[START EXTRACT PROVIDED]

Jason Peters: Twilight Before the Hall
Jason Peters sat stoically at his stall in the center of a bustling visitors locker room, still in his game pants and wearing a black sweat-soaked t-shirt with big white letters running from one broad shoulder to the other that simply read, “The Bodyguard.”
The upset win over New England was minutes old and the room around him was humming. A pick six and a pair of special teams touchdowns flipped the script on a predicted Patriots route, pumping life back into a season that was just about out of air.
For a moment, the Eagles were dangerously close to letting it all slip away. Tom Brady led a pair of late touchdown drives to slice the lead to seven, reinvigorating a Gillette Stadium crowd that was in full throat as the Eagles stared down a 3rd-and-11 near midfield with 2:49 remaining.
The play got off to a lousy start. Brent Celek, lined up to Peters’ left, was supposed to get a good chip on defensive end Rob Ninkovich before releasing into the flat, but came up with mostly air. That left Ninkovich with what appeared to be a clear path to Sam Bradford for a would-be blindside hit that, at the very least, would have forced a punt. It took Peters’ best effort of the year to salvage the play and keep the drive alive.
“I should have at least chipped that guy or stayed on him a lot longer than I did. I didn’t really do much to affect him, and Pete turned around and just ran and dove. It was a great play by Pete. I kind of left him out to dry,” said Celek. “I told him [afterwards], ‘I screwed up.'”
“Without him, that’s probably a sack,” added Bradford. “Just incredible effort by J.P. on that play, just to feel that guy and come back and get his hands on him…Without that, we don’t have a play right there.”
That conversion allowed the Eagles to whittle the clock down to just over a minute remaining before fumbling it away to the Patriots, who were unable to mount a final touchdown drive.
As he sat surrounded by a small group of reporters afterwards, not a single muscle in Peters’ body twitched, and his face bore no expression. As is his way, he offered no tells and kept the emotions well underneath the surface.
Peters did allow, though, that he’s been bothered by the way things have gone this season; that he hasn’t been able to man his post with his usual authority — particularly during the team’s recent slide.
“It kind of got to me,” he acknowledged, “because I wasn’t out there to help us like I wanted to. I never lost like that as an Eagle, not in back-to-back weeks like that. Just go out there and bottle it up, take it to practice and try to get better during the week, and pour it on on Sundays.”
The well hasn’t been as giving this time around. A back issue has slowed the 12-year veteran, forcing him out of games and preventing him from showing off what has been an other-worldly skill set. Questions are now being raised about his viability moving forward.

[END EXTRACT PROVIDED]
[START EXTRACTED DATA]

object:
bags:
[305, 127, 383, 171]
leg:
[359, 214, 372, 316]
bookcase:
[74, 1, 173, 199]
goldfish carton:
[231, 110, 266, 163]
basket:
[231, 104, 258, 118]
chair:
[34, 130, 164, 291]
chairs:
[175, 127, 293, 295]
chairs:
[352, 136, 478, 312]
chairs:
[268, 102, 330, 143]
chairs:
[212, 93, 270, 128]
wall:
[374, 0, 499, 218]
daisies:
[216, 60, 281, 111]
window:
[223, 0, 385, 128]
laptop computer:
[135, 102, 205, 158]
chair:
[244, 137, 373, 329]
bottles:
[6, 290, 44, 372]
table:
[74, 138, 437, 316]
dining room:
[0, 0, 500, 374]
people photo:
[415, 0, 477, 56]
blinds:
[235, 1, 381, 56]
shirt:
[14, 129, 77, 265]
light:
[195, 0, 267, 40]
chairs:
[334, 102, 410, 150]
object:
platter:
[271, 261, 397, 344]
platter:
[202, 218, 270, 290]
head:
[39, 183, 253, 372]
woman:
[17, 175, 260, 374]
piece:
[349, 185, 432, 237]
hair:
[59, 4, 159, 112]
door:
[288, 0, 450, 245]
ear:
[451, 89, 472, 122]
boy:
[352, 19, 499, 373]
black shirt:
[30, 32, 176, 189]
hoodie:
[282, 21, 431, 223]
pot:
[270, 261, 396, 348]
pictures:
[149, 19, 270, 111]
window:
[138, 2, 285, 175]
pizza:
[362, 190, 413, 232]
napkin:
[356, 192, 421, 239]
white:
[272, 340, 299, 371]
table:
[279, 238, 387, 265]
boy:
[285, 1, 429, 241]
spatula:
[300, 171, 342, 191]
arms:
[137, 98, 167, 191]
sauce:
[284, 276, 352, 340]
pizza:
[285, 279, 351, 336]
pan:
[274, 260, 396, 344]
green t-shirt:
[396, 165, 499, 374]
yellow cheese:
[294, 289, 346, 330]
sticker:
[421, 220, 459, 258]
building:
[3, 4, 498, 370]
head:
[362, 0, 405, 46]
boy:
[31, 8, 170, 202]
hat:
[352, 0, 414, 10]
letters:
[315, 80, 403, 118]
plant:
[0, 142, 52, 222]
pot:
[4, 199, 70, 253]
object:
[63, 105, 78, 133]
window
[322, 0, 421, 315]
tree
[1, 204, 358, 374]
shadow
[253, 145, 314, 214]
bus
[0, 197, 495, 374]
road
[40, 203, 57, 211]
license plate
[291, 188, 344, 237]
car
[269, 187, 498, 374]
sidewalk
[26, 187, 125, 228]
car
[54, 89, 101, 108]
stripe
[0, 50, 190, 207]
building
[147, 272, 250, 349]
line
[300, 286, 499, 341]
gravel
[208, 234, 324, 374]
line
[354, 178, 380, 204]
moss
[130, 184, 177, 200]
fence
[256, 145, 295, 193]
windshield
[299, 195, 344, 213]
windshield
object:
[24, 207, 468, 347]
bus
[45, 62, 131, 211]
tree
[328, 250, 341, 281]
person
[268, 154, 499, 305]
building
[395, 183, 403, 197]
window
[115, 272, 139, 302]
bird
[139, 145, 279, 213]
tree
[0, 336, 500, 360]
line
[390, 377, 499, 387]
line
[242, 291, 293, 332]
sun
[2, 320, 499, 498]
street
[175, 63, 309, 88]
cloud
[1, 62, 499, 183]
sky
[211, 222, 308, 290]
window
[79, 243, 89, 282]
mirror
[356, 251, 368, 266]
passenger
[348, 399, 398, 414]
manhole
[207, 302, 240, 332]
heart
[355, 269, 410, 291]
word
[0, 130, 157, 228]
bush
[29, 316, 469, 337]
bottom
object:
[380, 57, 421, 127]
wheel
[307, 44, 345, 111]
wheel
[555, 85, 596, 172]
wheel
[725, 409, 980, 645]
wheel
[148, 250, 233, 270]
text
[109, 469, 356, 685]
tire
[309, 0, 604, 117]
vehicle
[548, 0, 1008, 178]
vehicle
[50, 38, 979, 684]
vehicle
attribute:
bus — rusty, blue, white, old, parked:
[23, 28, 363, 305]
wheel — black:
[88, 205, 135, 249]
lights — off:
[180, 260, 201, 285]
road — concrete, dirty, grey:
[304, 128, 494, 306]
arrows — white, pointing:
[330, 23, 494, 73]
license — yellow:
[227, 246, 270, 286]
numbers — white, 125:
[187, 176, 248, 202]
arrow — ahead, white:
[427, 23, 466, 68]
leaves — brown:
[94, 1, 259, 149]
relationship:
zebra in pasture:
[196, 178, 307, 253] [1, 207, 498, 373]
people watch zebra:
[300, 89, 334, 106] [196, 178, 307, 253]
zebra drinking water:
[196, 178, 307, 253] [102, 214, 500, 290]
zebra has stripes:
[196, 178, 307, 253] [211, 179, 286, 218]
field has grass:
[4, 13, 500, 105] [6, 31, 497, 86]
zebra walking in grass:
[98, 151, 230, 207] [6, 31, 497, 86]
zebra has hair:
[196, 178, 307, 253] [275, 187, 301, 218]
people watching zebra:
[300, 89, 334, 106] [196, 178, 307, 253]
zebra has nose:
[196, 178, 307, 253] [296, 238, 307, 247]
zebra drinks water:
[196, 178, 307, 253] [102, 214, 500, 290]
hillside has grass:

[END EXTRACTED DATA]

#### REQUIRED TASKS
1. Reproduce the part of the Jason Peters article that opens with the words containing "For a moment, the" and closes with "with 2:49 remaining.".
2. Answer these questions using the Jason Peters article.
(a) What words were printed on the t-shirt Peters wore in the locker room?
(b) Which defensive end was Brent Celek supposed to chip on the 3rd-and-11 play?
(c) How much time remained when the Eagles faced that 3rd-and-11?

#### ANSWER SET
1.
For a moment, the Eagles were dangerously close to letting it all slip away. Tom Brady led a pair of late touchdown drives to slice the lead to seven, reinvigorating a Gillette Stadium crowd that was in full throat as the Eagles stared down a 3rd-and-11 near midfield with 2:49 remaining.

2.
(a) "The Bodyguard."
(b) Rob Ninkovich
(c) 2:49